Ruben Serusi

Ruben Seroussi (1959, Uruguay), composer and guitarist, born in Montevideo, Uruguay on 1 January 1959 and settled in Israel in 1974. Seroussi completed his composition studies ‘magna cum laude’ at Tel Aviv University’s Academy of Music under the guidance of Leon Schidlowsky. His works, for various musical formations, have been performed in Israel by the best performers and orchestras, and are frequently performed abroad by well-known ensembles, such as Ensemble Moderne, Ensemble Oriol, New Juilliard Ensemble, Cuarteto Latinoamericano, Continuum New York, Moscow Studio for New Music, Ensemble Mosaik, etc.  

Seroussi’s most important awards include the following: ISCM selection in Warsaw 1992, two ACUM prizes in 1992, a prize in the Israel Philharmonic Orchestra’s orchestral work competition  in 1993, the Prime Minister’s Prize for Composition in 1995, and ACUM Prize for Life Achievement in 2012.

Ruben Seroussi is on the Faculty of Buchmann-Mehta School of Music, Tel Aviv University, acting as Head of Composition Studies since 2004.

Jazz… à propos de Matisse for piano trio (1991) – The title refers to a book of paper cut-outs by Henry Matisse (1946), which contains, interspersed with rhythmic and colourful plates, texts handwritten by the artist himself. The texts express, somewhat prosaically, the same poetic atmosphere that inspired the cut-outs.

In my work, I tried to create sound-pictures in sharp and variegated colours, almost of a graphic and visual quality. These are set within a continuous musical prose, which develops from being enigmatic and blurred to the point where its shape is revealed as an inclination toward primary rhythmic perception in the spirit of ‘swing’.
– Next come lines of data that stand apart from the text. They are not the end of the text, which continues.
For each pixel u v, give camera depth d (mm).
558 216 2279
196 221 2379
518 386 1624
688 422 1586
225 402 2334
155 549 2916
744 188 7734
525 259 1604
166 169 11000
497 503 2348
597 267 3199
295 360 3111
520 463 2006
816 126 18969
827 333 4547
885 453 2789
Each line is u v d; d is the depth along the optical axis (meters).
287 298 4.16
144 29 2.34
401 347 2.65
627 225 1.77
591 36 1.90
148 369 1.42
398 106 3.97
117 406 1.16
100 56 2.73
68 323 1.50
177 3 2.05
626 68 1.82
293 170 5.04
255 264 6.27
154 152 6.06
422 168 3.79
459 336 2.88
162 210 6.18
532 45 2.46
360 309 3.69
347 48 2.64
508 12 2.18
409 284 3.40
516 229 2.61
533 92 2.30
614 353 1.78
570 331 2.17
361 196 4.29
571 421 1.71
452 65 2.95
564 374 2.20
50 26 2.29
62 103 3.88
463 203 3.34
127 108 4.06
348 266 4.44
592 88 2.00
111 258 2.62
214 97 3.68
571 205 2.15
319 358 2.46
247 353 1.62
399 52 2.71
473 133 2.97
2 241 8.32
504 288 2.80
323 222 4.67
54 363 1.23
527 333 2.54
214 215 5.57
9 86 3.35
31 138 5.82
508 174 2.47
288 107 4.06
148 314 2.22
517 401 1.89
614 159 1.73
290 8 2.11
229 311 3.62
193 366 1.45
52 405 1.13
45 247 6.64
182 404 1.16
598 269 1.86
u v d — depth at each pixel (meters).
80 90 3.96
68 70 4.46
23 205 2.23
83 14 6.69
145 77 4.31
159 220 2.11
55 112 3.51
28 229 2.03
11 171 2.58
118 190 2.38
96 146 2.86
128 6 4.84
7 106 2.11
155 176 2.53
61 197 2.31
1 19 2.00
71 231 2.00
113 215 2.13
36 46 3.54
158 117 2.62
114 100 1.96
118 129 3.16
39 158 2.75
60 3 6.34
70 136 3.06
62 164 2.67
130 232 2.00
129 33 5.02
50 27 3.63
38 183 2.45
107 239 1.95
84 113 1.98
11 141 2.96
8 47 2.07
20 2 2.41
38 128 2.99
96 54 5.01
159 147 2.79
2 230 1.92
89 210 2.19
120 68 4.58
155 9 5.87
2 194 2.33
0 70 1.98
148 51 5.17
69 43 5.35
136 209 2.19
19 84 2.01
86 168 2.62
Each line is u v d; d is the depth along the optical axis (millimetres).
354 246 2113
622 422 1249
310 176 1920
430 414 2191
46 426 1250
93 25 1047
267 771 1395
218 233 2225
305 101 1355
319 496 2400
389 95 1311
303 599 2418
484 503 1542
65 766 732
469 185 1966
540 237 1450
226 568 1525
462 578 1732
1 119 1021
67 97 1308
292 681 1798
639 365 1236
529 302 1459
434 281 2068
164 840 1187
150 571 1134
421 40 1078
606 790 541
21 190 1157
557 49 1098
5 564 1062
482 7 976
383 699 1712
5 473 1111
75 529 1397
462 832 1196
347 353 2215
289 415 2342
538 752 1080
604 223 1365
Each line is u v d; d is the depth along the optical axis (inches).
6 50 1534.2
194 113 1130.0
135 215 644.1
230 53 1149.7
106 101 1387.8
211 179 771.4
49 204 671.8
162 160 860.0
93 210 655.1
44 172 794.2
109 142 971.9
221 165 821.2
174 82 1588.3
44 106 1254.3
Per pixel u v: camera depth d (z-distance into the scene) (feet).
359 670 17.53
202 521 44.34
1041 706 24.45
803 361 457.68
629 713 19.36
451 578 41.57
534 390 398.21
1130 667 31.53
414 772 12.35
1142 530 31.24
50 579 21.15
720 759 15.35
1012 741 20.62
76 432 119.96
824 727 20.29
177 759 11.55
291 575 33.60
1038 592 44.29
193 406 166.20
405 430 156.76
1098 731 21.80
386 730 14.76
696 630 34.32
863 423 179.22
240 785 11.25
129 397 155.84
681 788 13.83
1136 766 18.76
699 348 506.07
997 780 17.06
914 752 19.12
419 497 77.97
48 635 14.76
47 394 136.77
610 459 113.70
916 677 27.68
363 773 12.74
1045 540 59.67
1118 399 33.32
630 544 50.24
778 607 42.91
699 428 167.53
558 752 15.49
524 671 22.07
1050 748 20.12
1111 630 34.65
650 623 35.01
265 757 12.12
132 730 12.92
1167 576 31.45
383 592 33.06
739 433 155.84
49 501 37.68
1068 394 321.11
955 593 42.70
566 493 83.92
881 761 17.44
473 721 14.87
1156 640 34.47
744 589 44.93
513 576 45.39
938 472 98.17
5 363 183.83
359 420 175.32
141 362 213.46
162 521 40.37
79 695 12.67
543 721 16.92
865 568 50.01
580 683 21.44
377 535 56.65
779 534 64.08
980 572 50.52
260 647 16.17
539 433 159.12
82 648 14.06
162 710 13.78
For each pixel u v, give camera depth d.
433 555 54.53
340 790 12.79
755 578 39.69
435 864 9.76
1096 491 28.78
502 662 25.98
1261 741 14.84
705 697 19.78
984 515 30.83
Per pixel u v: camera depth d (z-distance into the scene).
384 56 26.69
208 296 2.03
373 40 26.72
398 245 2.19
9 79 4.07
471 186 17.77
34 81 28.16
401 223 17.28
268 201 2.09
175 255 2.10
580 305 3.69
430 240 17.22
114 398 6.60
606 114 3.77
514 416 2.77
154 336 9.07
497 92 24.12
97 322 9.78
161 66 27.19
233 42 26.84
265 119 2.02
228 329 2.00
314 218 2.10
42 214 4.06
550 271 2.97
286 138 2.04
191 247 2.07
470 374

Throughout, as if reacting to the irresistible pull of the basic rhythm, a musical pattern emerges in various guises from the deep lower register to the highest and lightest, leading toward various ‘pictures’ as a kind of musical-graphic metaphor. Toward the end of the piece, there is a short recapitulation of all the ‘pictures’ in the composition, a mosaic-like impression, which reinforces their plastic aspect and underscores their divergence from all musical processes developing in time.